Companies are using several modern channels to reach out to and find suitable candidates. They rely on social media, messaging groups as well as outreach strategies. In addition, individual recruiters use their personal networks, which allow them access to a wider pool of potential candidates. This naturally improves the reach of the job listing, and as a result, resumes pour in in huge numbers — way more than the available jobs / vacancies. In fact, the responses are so huge in volume that they cannot be handled manually.
On average, over 250 job applications are received per job listing.
But then recruiters also feel that they have no other option but to trust resumes. This is because the organisations usually make it mandatory for recruiters to use only resumes to screen the candidates/ jobseekers initially. Besides, not many are aware of the alternatives, including technology that can be used to make hiring more effective.
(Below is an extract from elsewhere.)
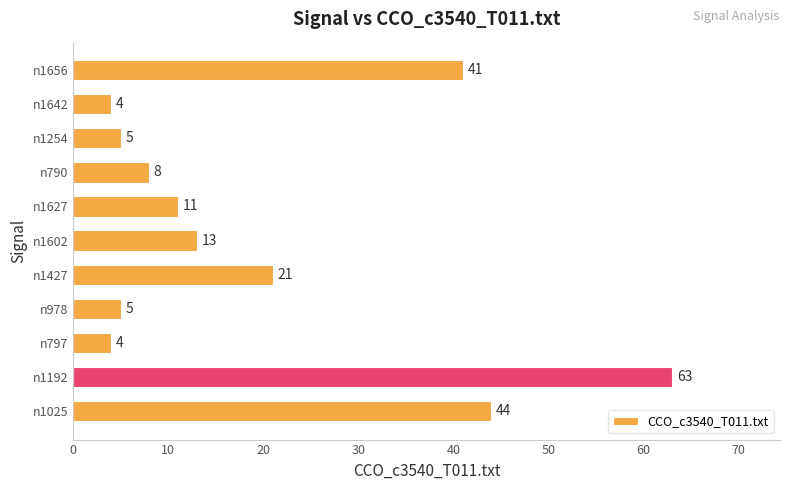

Which category has the highest value across all series?

n1192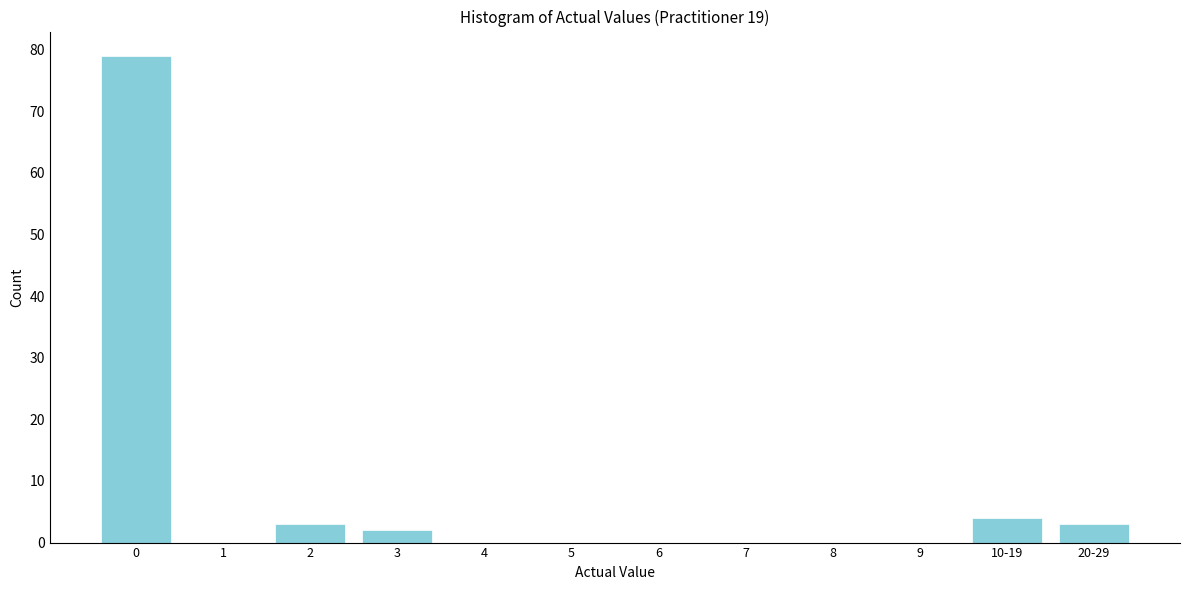

Reading left to right, extract all data points from this chart.

0=79	1=0	2=3	3=2	4=0	5=0	6=0	7=0	8=0	9=0	10-19=4	20-29=3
As per the survey, less than 10 are shortlisted, while 75 per cent don’t even pass the initial screening process. A significant 30 per cent fail to make it even though they have the skills required.
When it comes to applications, more than 110 applications are sent by a job seeker. Also, over 10 to 20 applications are required to land an interview. About 10 to 15 interviews have to be given to get a job offer.
Job seekers follow apply mindlessly for jobs. As a result there is a deluge of applications forcing the recruiters to make random choices or select hastily. Two thirds of recruiters spend less than a couple of minutes to review a resume!
Therefore, there is a likelihood of the deserving or suitable candidates getting ignored. The genuine candidates have a less than one in 20 chance of being called for an interview. This, in turn, causes candidates or jobseekers to ‘spray’ their resumes.
Another reason is that job seekers are mentioning several skills in their resumes even though they lack little or no experience in those domains. This is because job seekers are doing everything to beat keyword-matching algorithms that depend on skills mentioned in the resume. It is their belief that once they are called for an interview, they will be able to somehow win over the interviewers. About 56 per cent candidates claim they possess skills they barely know. While 16 to 18 median number of skills are mentioned in resumes, only about five to seven skills are relevant to the job role.
Unfortunately, all this only leads to more rejections in interviews.